会場はダラン達と同じく、今回が初測定会だと思われる少年少女で溢れかえっていた。


「わー!ひとがいっぱい!」

「うー…きんちょうしてきたぜ…」

「ふふっ。初測定の子は大抵ここで測定をするわ。大体は何の反応もないから緊張は無用よ」

「それはわかってるけど…でもきんちょうするんだよ!」


いかにも、な雰囲気にダランもナルマも会場内に入ることを躊躇してしまう。
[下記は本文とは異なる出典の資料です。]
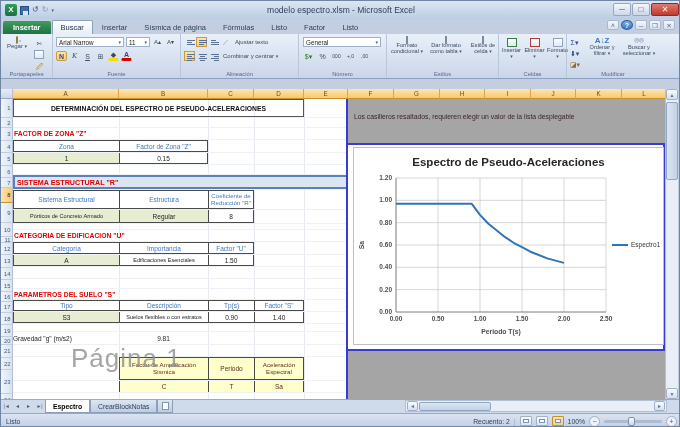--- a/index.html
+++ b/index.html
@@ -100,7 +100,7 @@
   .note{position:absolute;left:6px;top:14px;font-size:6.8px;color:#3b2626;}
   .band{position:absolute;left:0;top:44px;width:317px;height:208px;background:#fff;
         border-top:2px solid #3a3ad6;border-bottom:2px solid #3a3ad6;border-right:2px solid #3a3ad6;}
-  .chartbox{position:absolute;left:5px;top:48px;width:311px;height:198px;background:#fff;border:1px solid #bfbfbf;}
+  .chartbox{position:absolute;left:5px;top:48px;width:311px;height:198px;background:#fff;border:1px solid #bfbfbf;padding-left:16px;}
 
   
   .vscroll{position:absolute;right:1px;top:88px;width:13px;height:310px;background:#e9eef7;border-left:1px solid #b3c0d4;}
わかってはいたが普段感じない空気感にどうも尻込みしてしまうのだ。

しかしエマが会場の入り口から二人の背中を押す。

一歩足を踏み出したダラン達は、周りの子供の緊張した面持ちにつられごくりと唾を飲み込んだ。

その時、一人の老神官が中央に置かれた水晶の前に立って「静かに」と言った。


途端今まで子供達の賑やかな声が響いていた会場がしん…と静まり返る。


「これより測定会を開始する。順に前に出るように」


中央の神官は、老いているわりに低いがしっかりと張りのある声でそう告げた。

すると、ほかの水晶台にも男女の神官がそれぞれ立つ。そして前から順番に子供達も水晶台の前に並んだ。

やはりダラン達の年齢で能力の兆しを感じる者はいないらしく、水晶の前に立つ子供達は次から次へと変わっていく。大勢いた子供達は30分も立たないうちに半分へと減った。


(つぎ、ぼくのばんだ…)


ダランは緊張に少し震えた足を水晶台の前へと踏み出す。ダランの前にいた水晶台の女性神官は感情のない声で先ほどまでの子供に告げたようにダランへと指示を出す。


「利き手を水晶の上へと翳してください。…はい、ありがとうございます。また来年、貴方に神の加護が訪れますように」


ダランが右手を水晶に翳し、反応がないことを確認すると御座なりに定型句を付けダランへと測定の終わりを告げる。

リッヤタータに聞いていたとはいえ、余りにも呆気ない測定にダランは肩透かしを食らった気分だった。

思わず力んでいた肩から力を抜くとナルマを探す。一番端の台にいたダランとは違い中央の台にいたナルマも丁度測定が終わったらしく、呆気なさにぼんやりとしながらダランのほうまで歩いてきた。


「どうだった?」


ダランはナルマに向かって問いかける。別に能力の目覚めがあったとは思わなかったが、とりあえずそう聞くべきだとダランは思った。


「うん…まだめざめてないってよ」


ナルマは小さく唇と尖らせると、不服そうに腕を組みながらそう答えた。

わかっていたものの、やはり期待も大きかったらしい。落胆を隠せないナルマの様子に終わりに気付きやってきたエマはまたもや苦笑しただけだった。


「最初はそんなものよ。さ、村へ送っていくわ!」


そういって先に歩き出したエマをダランとナルマは慌てて追った。


(リッヤタータは受かったのかな?)


帰りのヘイスターに乗り込んだダランは、急な帰りでリッヤタータに会えなかったことを残念に思った。

今回の測定会を楽しみにしていたリッヤタータなら受かったかもしれない。


(またいつか会えるといいなあ…)


行きと同じく眩しい光に目を瞑りながら、ダランはぼんやりとそう思った。